_SOURCE EXTRACT_
● ● ● ●

German gov’t supports EU settlement guidelines

Foreign Ministry denies backtracking from EU directive restricting cooperation with entities beyond the Green Line.

German FM Guido Westerwelle with PM Netanyahu 390 (photo credit: Koby Gidon/GPO)
German FM Guido Westerwelle with PM Netanyahu 390
(photo credit: Koby Gidon/GPO)
BERLIN – The German Foreign Ministry denied on Friday that the Merkel administration had backtracked from its support of EU guidelines banning cooperation with Israeli organizations beyond the Green Line.
In an email statement sent to The Jerusalem Post, a spokeswoman quoted Foreign Minister Guido Westerwelle with respect to the new EU Commission guidelines.
At a meeting last on July 22 in Brussels, he said that “we do not see any substantial change in Europe’s policies,” she wrote.
Westerwelle’s comments on Monday rebutted statements made by deputy Philipp Missfelder, Bundestag spokesman for Chancellor Angela Merkel’s Christian Democratic Union and its coalition partner the Bavarian Christian Social Union. They also contradicted a report in the mass circulation German newspaper Bild.

● ● ● ●

(Dataset entries)
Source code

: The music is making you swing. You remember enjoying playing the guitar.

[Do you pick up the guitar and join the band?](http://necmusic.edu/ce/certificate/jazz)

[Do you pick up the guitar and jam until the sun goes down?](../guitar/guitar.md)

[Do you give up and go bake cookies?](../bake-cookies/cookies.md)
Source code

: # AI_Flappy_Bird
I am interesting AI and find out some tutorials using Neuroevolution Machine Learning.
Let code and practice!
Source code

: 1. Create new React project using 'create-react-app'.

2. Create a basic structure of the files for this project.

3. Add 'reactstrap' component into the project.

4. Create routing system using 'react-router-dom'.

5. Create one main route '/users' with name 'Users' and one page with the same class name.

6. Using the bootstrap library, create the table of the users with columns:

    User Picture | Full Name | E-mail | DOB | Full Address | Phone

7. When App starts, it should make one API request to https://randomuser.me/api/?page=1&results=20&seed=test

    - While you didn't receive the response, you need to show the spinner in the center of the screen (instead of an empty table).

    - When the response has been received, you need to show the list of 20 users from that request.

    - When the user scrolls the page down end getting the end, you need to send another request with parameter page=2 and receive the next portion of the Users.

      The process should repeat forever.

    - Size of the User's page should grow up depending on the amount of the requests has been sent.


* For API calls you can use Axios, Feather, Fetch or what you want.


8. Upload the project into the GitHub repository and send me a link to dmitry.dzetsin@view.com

● ● ● ●

_PROBLEM REQUIREMENTS_
Pick up the news article on Germany's position on the EU settlement guidelines after its final sentence and carry it forward. The rows are not needed for this exercise.

_RESPONSE TO THIS TASK_
Three days before Westerwelle’s announcement, the CDU/CSU Bundestag coalition welcomed the federal government’s decision to distance itself from the “controversial European Union guidelines,” in a statement published on the coalition’s website.
On the same Friday, Bild reported that the German “Foreign Ministry distances itself” from the EU guidelines.
The article stated that Germany initially agreed with the EU foreign ministers’ decision on the guidelines.
Bild quoted a spokeswoman for the ministry saying that the EU Commission used its “own authority” to draw up the guidelines following a decision by the EU foreign ministers.
Missfelder said the CDU/CSU statement was based on the Bild report that said the federal government had moved away from the EU guidelines.
Missfelder – a leading expert on the Middle East in the Bundestag – said the EU guidelines are “pure ideology and symbolic politics” that will not contribute to finding a solution to the Israeli-Palestinian conflict.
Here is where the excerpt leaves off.